HTML is an example of a uniform interface. A web browser is able to render any website because it provides a uniform interface which web-style hypermedia can target.
idea: A Uniform Interface to generalise AV
Here is an attempt to approach it.
Dimension
A Song is 1 Dimensional
Temporal. A player needs to be able scrub forward and backwards. References need to be able to point to:
"time codes" or temporal points in the song,
and "sections" or contiguous temporal regions in the song
A Film is 3 Dimensional:
Temporal, as before, there for References need access to
Temporal Pointss
Temporal Regions
Screen Area, a two dimensional surface on which the video is shown, References need access to
Spacial Points and
Spacial Regions
It should be noted that these different aspects multiply, rather then add. We need to consider spacial points extended over temporal regions and visa versa. A hypermedia referencing and transclusion system should be able to handle both.

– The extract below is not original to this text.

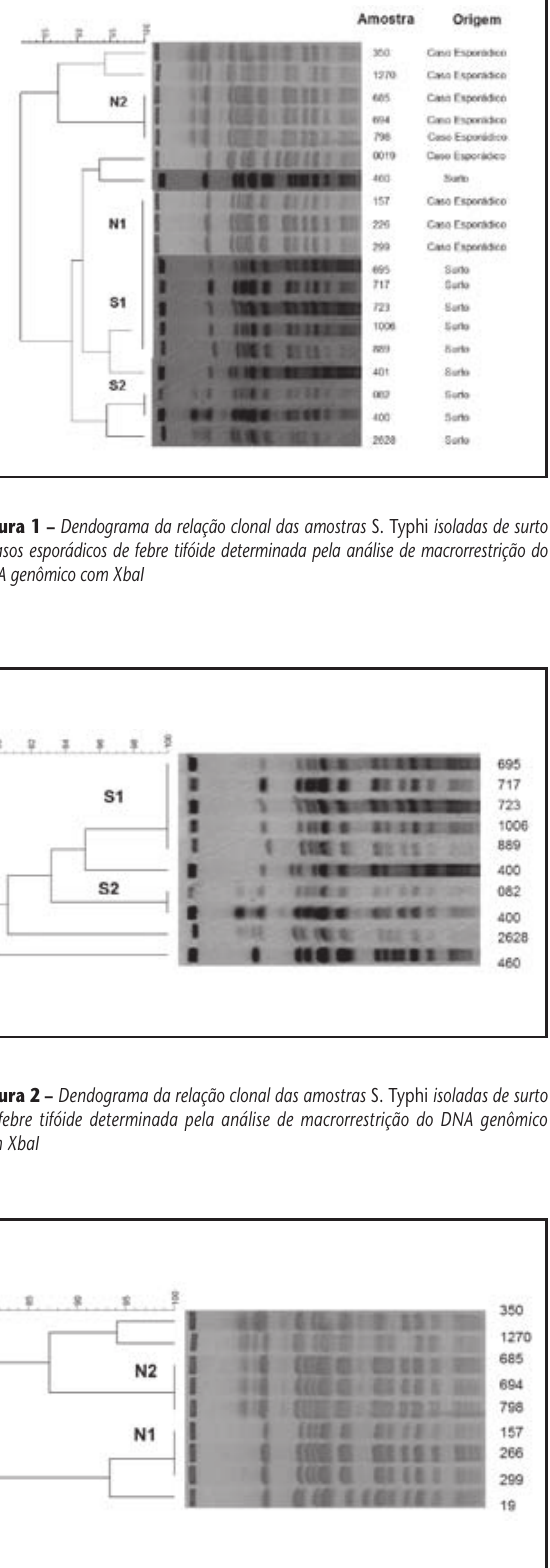
Figura 3 – Dendograma da relação clonal das amostras S. Typhi isoladas de casos esporádicos de febre tifóide determinada pela análise de macrorrestrição do DNA genômico com XbaI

It should also be noted, that Film actualy has an audio channel, and audio might have left, right and base channels. These should also be considered part of the internal structure.
Signature
The dimension of an artifact could be expressed in a signature. To hallucinate the signature of a film:
surface = Time x (Sound + Screen)
Now a client to read that and know, I need a time scrub bar along the bottom, I need audio output and I need a screen. Knowing this it could, without even looking at the contents of the artefact, link comments, documents transclusions ect correctly.
AV with transcripts
Consider a lecture, with a transcript, references and diagrams. An appropriate signiture might be something like this
surface = Time x (Sound + 2*Screen + Doc)
The whole lecture takes place over time, so thats out front.

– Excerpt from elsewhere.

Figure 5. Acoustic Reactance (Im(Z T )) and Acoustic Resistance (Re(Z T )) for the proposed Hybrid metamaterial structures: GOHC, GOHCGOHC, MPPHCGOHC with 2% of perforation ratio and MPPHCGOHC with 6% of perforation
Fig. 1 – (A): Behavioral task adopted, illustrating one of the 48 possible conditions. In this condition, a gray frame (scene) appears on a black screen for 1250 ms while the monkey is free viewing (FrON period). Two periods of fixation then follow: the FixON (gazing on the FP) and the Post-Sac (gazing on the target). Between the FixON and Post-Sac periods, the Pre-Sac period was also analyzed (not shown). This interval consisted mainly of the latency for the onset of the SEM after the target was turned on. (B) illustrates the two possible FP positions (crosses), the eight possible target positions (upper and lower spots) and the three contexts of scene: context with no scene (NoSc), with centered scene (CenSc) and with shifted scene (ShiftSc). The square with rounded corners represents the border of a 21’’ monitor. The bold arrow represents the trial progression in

The two screens represent the face shot and the presentation, it changes over time.
Through out the talk, there is a transcript of the speaker, this is text with additional structure, just like a normal document. It should be tied to the same time axis as the sound and the screens.

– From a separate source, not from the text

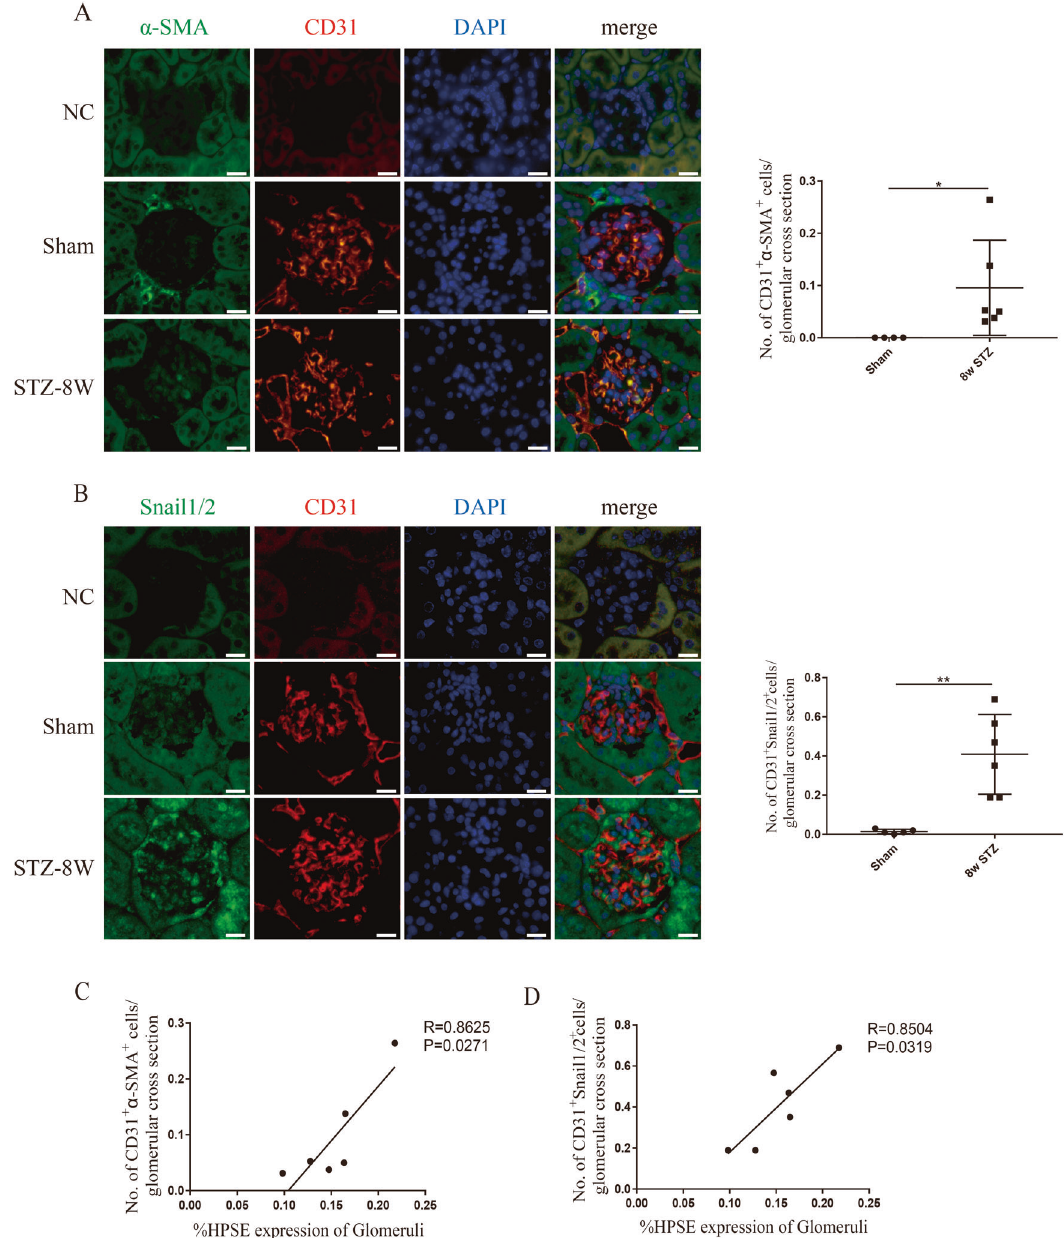
Fig. 2 HPSE had a positive correlation with EndMT of GEnCs in STZ-induced diabetic mice. The counts of double positive IF staining for CD31- α -SMA ( A ) and CD31-Snail1/2 ( B ) were markedly high in STZ-induced diabetic mice. Pearson correlation analysis exhibited that HPSE was positively correlated with the numbers of double positive staining for CD31- α -SMA ( R = 0.8625, P = 0.0271) ( C ) or CD31-Snail1/2 ( R = 0.8504, P = 0.0319) ( D ) respectively. Scale bar = 10 μ m. Each vertical bar represents the mean ± SD ( n = 4~6) analyzed by two-tailed t -tests test. * P < 0.05, ** P < 0.01, and *** P < 0.001. signaling molecule in high glucose or HPSE-mediated EndMT of diabetic GEnCs. DISCUSSION EndMT is a process similar to the better understood epithelial- mesenchymal transition (EMT), in which endothelial cells show an acquired mesenchymal characteristics and loss of endothelial features. This phenotypic change has been implicated in development and several pathologic conditions such as cancer, transplant, atherosclerosis and organ fi brosis [3, 11]. In the kidney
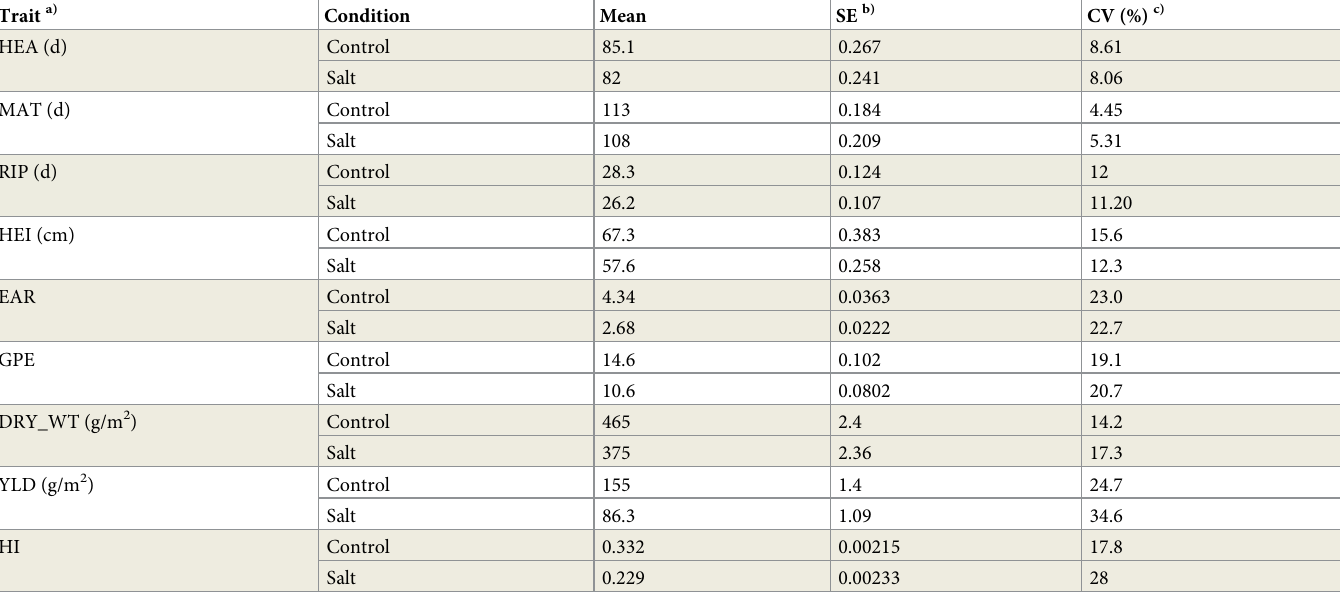
Table 1. Effect of the salt treatment on agronomic traits measured in the field. Trait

Referencing, insertion and transclusion should all be able to operate on points and regions in this combined space
Audio Book
Audio books are currently a mess. Most of them are only legacy distributed through amazons proprietary player. When they can escape that prison, they are often available only as one massive mp3, or as one mp3 per chapter. One really wants to be able to write in the margins, cross reference ect. I want audio-books as hypermedia.
The inner structure of an audio book is like that of a document: parts, chapters, sections, paragraphs. Only they take place within an audio file.
Assimilating audio would make engaging with audio books a much more engaging process.
Other possibilities
Animation and simulation. Tell me that this video doesnt want to be a hypertext document with included animations.
Ingesting strange and files from dead systems, and assimilating them into a hypertext system by writing something that interacts with the uniform interface
Journalism is often audio, and it should be able to reference and be referenced by other videos and important documents.